EXERCISE DIRECTIONS - In the text about the 1935 West Virginia Mountaineers football team, turn the paragraph beginning "The 1935 West Virginia Mountaineers football team was" into a short list that keeps its main facts.

##### EXCERPT #####

- Conference: Independent
- Record: 3–4–2
- Head coach: Charles Tallman (2nd season);
- Captain: Joe Stydahar
- Home stadium: Mountaineer Field

= 1935 West Virginia Mountaineers football team =

American college football season

The 1935 West Virginia Mountaineers football team was an American football that represented West Virginia University as an independent during the 1935 college football season. In its second season under head coach Charles Tallman, the team compiled a 3–4–2 record and outscored opponents by a total of 129 to 96. The team played its home games at Mountaineer Field in Mountaineer Field in Morgantown, West Virginia. Joe Stydahar was the team captain.

##### COLLECTED DATA #####

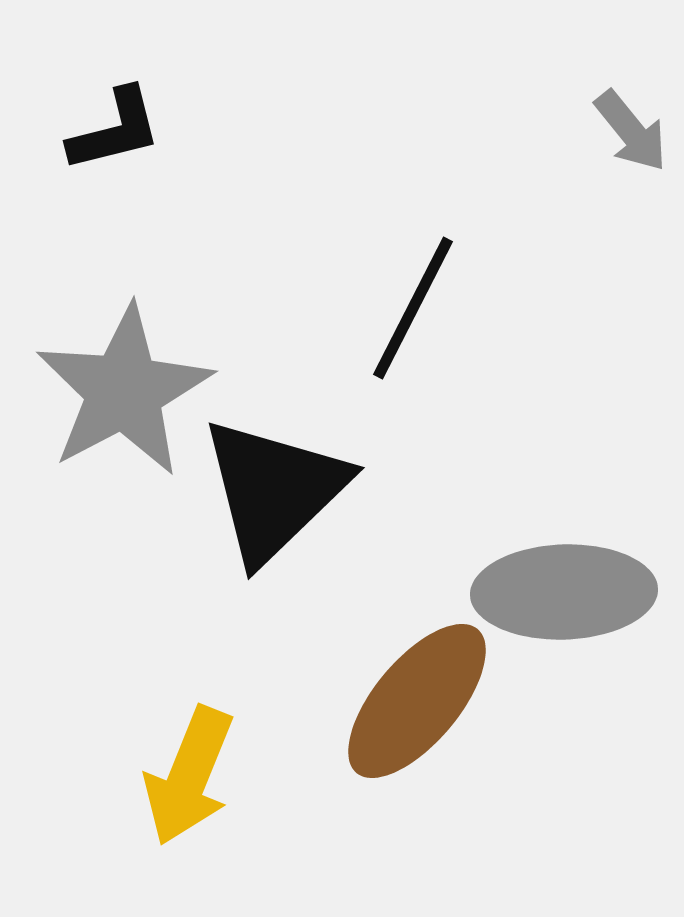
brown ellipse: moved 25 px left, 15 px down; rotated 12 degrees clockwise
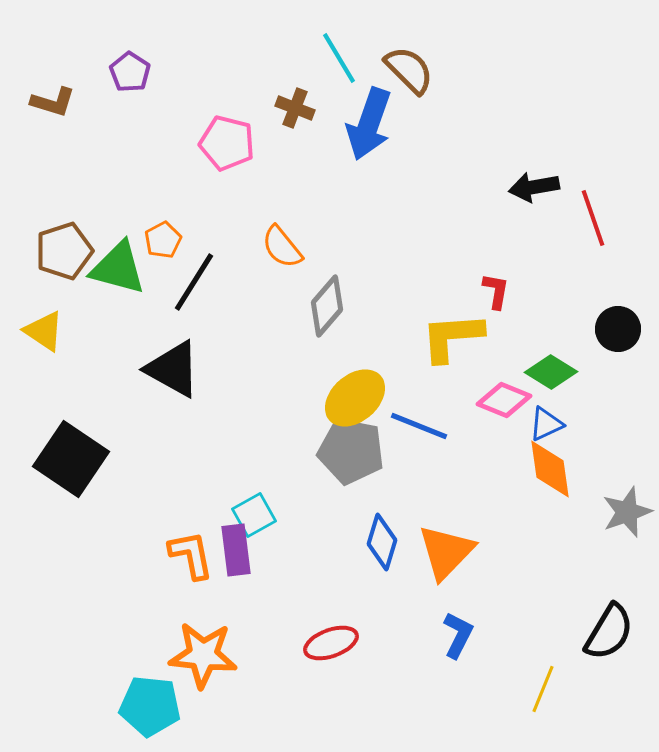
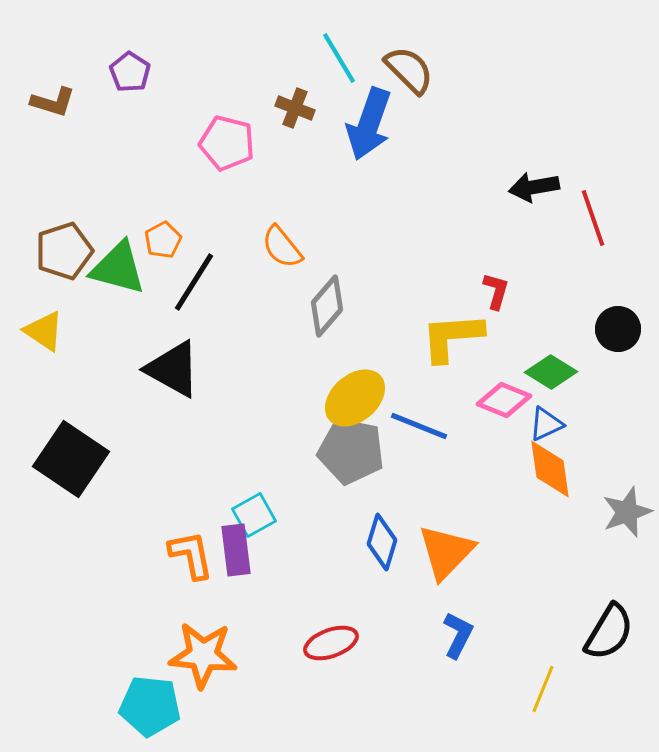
red L-shape: rotated 6 degrees clockwise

#####

EXERCISE RESPONSE -
- Represented West Virginia University as an independent in the 1935 college football season
- Second season under head coach Charles Tallman
- Record: 3–4–2
- Outscored opponents 129 to 96
- Home games at Mountaineer Field in Morgantown, West Virginia
- Team captain: Joe Stydahar